外国語学科主催『インドネシア伝統芸能ミニレクチャー』を開催 2024.12.17 国際学部外国語学科教育・研究社会連携6つのCONNECT世界とつながる地域社会とつながる学生同士がつながる # インドネシア語コース

2024年11月21日の昼休み時間に4号棟学生ホールにて『インドネシア伝統芸能ミニレクチャー』が開催されました。

出演されたのはインドネシア国立芸術大学スラカルタ校教員のワルヨ氏とスラジ氏、同校卒業生でプロの音楽家として活躍しているクリスティアン・ハリヤント氏の3人で、本学の冨岡三智非常勤講師が司会と通訳を務めました。

はじめに冨岡講師からスライドを使って簡単に同大学やジャワ島のガムランについて簡単に説明がありました。ガムランとは、インドネシアのジャワ島やバリ島で行われる伝統的な合奏音楽で、打楽器を主体とした大編成アンサンブルのことです。2021年12月にはユネスコの無形文化遺産に登録されています。

次にクマナという楽器の叩き方紹介がありました。クマナは2人一組で叩く宮廷独自の楽器で、一部の神聖な宮廷舞踊やサンティスワラン(宮廷独特のイスラム歌唱)の伴奏に使われます。

そして、ワルヨ氏の歌、スラジ氏とクリスティアン氏のクマナ演奏、冨岡講師の舞踊で宮廷舞踊曲『アングリルムンドゥン』を実演しました。ルバナ(太鼓)演奏にインドネシアからの留学生にもクマナ演奏に加わってもらいサンティスワランを上演しました。その後、ワルヨ氏によるモチョパット(ジャワの詩の朗誦)がありました。

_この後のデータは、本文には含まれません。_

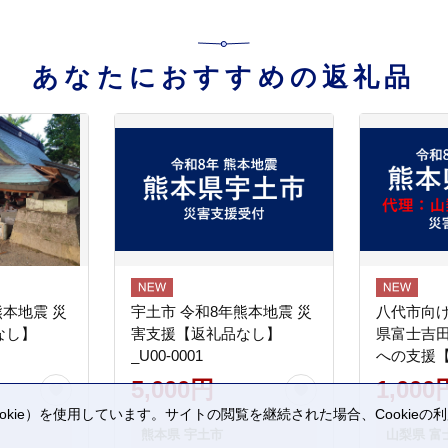
あなたにおすすめの返礼品
熊本地震 災
宇土市 令和8年熊本地震 災
八代市向け
なし】
害支援【返礼品なし】
県富士吉
_U00-0001
への支援
5,000円
1,000
kie）を使用しています。サイトの閲覧を継続された場合、Cookie
熊本県 宇土市
山梨県 富
。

この曲は花嫁に向けた詩ですが、ジャワでは結婚式など様々な機会に詩を吟じることが盛んです。このような詩の旋律がさまざまなガムラン楽曲の旋律の元になっており、またそのような伝統の上に様々な宮廷舞踊やイスラム歌唱といった歌の芸術も花開いたと言えます。

この後、ガムランのユネスコ無形文化遺産認定(2021年)の選考過程について、スラジ氏による説明とその選考用に提出された映像(2018年)の一部上映がありました。ガムランの無形文化遺産認定に当たってはこの芸術大学の元学長(故人)を中心とするチームが果たした役割が大きいということでした。ガムラン音楽の伝統はジャワ島やバリ島以外にカリマンタンなどインドネシア各地に幅広くあること、精神病などのセラピーでも使われていること、キリスト教会音楽でも使われていること、5歳以下の幼児向けプログラムなどもあることなどが紹介されました。

最後に質疑応答のコーナーで本学教員からガムランの演奏人口について質問がありました。ガムランは芸大に進学するような人たちだけではなく、社会に広く広まっており、村には多くのガムラン団体があって多くの愛好者がいること、また民族音楽の中でガムランは重視されており学習者は世界中で学ばれていて留学生も多いことなどを答えました。

短い昼休み時間でのレクチャーではありましたが、熱心に聞いている学生や通りすがりに聞き耳を立てていた学生も多かったようです。また、終了後に楽器を見にきて質問したり演奏を試してみたりした学生もいました。

今回、一行は日本に到着後すぐ本学でミニレクチャーを開催、そのあと堺市での公演「幻視in堺―日月に響き星辰に舞うー」に出演されるための練習会場へ向かうというハードなスケジュールの合間を縫って本学に来て下さいました。上演した宮廷舞踊曲とサンティスワランは公演のために準備していた曲で、部分的ではありますが公演に先駆けての披露となりました。